ES: Your poem “Heretic” is a paean to the meaning (and emptiness) of prayer in our current American moment. Is this more of the syncretizing of spirituality practices you talked about before, or is it something more visceral? Why do we cry when we hear people singing Amazing Grace? Does God live there?
LS: This poem was the warm-up act for my Times opinion piece. I found myself crying during the televised funerals in the summer of 2020 whenever I heard clergy speak or a chorus sing. The pandemic further splintered an already divided country.
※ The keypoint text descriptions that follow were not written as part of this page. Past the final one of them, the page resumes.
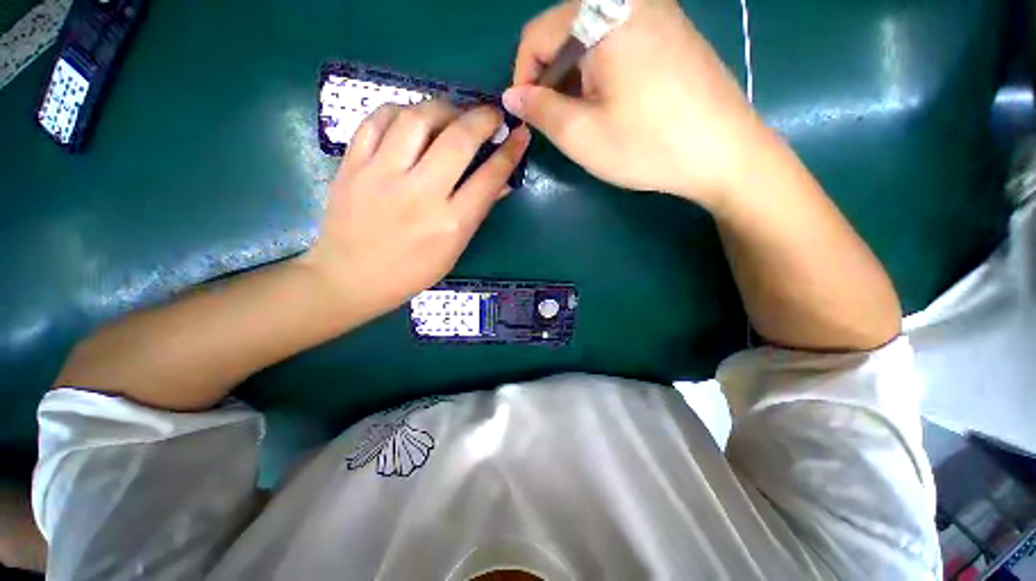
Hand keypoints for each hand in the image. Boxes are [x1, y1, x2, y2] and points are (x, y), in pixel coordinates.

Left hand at [306, 100, 530, 311]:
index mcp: (450, 224)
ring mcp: (382, 175)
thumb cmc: (411, 272)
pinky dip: (401, 110)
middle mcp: (420, 194)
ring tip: (452, 116)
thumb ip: (477, 212)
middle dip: (482, 118)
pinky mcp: (353, 165)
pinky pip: (378, 119)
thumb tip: (502, 183)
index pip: (489, 178)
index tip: (520, 134)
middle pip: (458, 139)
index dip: (510, 152)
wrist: (350, 277)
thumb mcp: (453, 249)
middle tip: (492, 115)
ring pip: (417, 118)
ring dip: (443, 108)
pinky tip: (412, 119)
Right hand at [504, 0, 765, 208]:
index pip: (537, 35)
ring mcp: (658, 11)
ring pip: (592, 41)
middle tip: (559, 122)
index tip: (528, 115)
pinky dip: (602, 73)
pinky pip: (619, 43)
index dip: (523, 78)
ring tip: (586, 118)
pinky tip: (613, 104)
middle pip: (565, 34)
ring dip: (577, 79)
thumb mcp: (581, 134)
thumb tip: (512, 95)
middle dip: (552, 81)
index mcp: (604, 14)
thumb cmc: (647, 145)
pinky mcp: (673, 30)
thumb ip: (539, 109)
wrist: (724, 153)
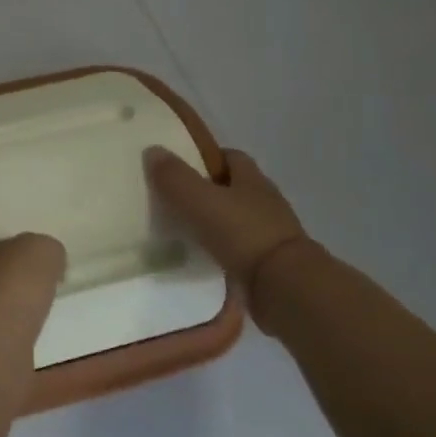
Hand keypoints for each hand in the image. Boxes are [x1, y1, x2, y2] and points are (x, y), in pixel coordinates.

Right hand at [144, 145, 309, 304]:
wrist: (283, 286)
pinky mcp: (269, 263)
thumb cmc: (242, 233)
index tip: (180, 165)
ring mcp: (270, 234)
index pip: (231, 157)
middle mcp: (265, 202)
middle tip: (174, 199)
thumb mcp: (199, 200)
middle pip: (234, 188)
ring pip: (236, 219)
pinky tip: (201, 257)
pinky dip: (221, 249)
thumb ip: (174, 177)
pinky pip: (239, 249)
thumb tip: (152, 150)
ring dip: (215, 222)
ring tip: (182, 230)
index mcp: (252, 180)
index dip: (207, 157)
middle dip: (208, 191)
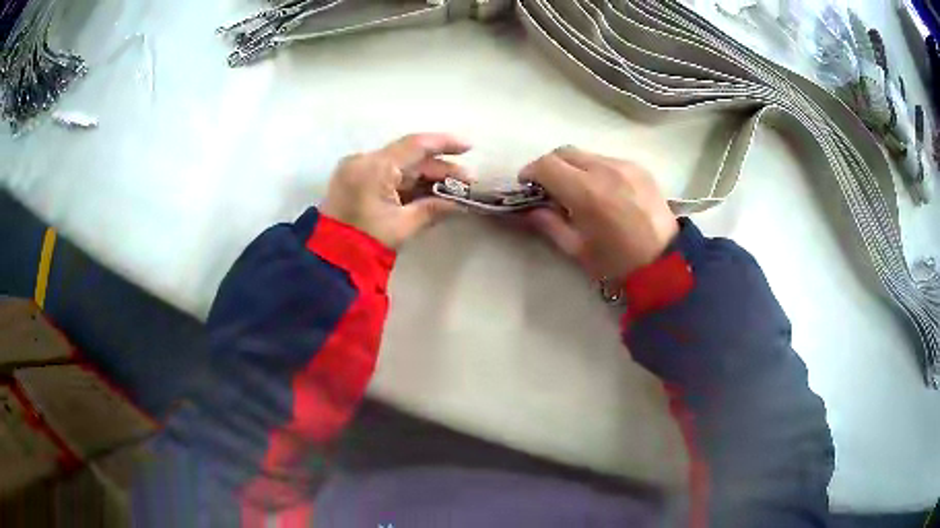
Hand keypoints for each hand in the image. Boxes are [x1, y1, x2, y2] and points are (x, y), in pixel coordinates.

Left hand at [321, 133, 471, 248]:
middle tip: (467, 181)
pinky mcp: (355, 180)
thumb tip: (461, 203)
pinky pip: (388, 175)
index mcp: (375, 167)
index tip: (470, 147)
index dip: (445, 144)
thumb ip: (434, 208)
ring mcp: (357, 169)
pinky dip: (409, 182)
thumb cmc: (367, 241)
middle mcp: (364, 161)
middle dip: (439, 169)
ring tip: (453, 189)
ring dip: (426, 176)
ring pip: (400, 166)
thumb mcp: (403, 225)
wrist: (329, 259)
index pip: (416, 145)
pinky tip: (430, 192)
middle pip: (409, 157)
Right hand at [520, 146, 678, 278]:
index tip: (527, 186)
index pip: (546, 165)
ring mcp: (625, 165)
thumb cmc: (618, 262)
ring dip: (574, 167)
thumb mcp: (577, 249)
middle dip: (550, 166)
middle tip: (549, 187)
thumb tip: (531, 209)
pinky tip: (603, 191)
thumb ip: (549, 224)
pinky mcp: (639, 167)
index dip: (530, 172)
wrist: (666, 262)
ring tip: (578, 190)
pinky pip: (608, 160)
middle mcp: (605, 169)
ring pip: (587, 154)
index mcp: (586, 192)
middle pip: (565, 152)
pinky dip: (596, 170)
So much of the monologuing on social media is intended to signal which side you’re on — identity formed around who your enemy is. Influencers often reinforce this mindset of war (us vs. them) because it’s good for engagement. The content that performs online is fueled by outrage and I’ve become numb, desensitized to it.
Religious leaders, people of faith and integrity, have shown me an alternative, when they speak and write of what we have in common, instead of what makes us special snowflakes. I cried at the inauguration when Garth Brooks sang Amazing Grace — I wasn’t crying at him singing, I was crying at everyone singing along with him. My copy of Rabbi Jonathan Sacks’s Morality: Restoring the Common Good in Divided Times is covered in sticky notes.
ES: Did your concept of God shift over quarantine? Did you find yourself wanting to participate in Jewish religious ritual practices — Shabbat, the high holidays — after your wedding? Why? How do these rituals contribute to our lives?
LS: I’ve always believed in God, but prayer has become a bigger part of my life. I pray more often, but I also welcome the prayers of others. I used to rebel against people praying for me — maybe it’s because I’m so resistant to asking for help! But the pandemic has humbled me. It’s a relief to admit to God how weak, helpless I am. My ego is like, Don’t tell them that in the interview!!!
ES: Shtisel or The Sopranos?
LS: The Sopranos.
ES: What’s next for you?
LS: I’m working on a gothic novel and practicing my challah baking.
Born in New Orleans and raised in Brooklyn, Emily Stone is the author of Did Jew Know? (Chronicle Books).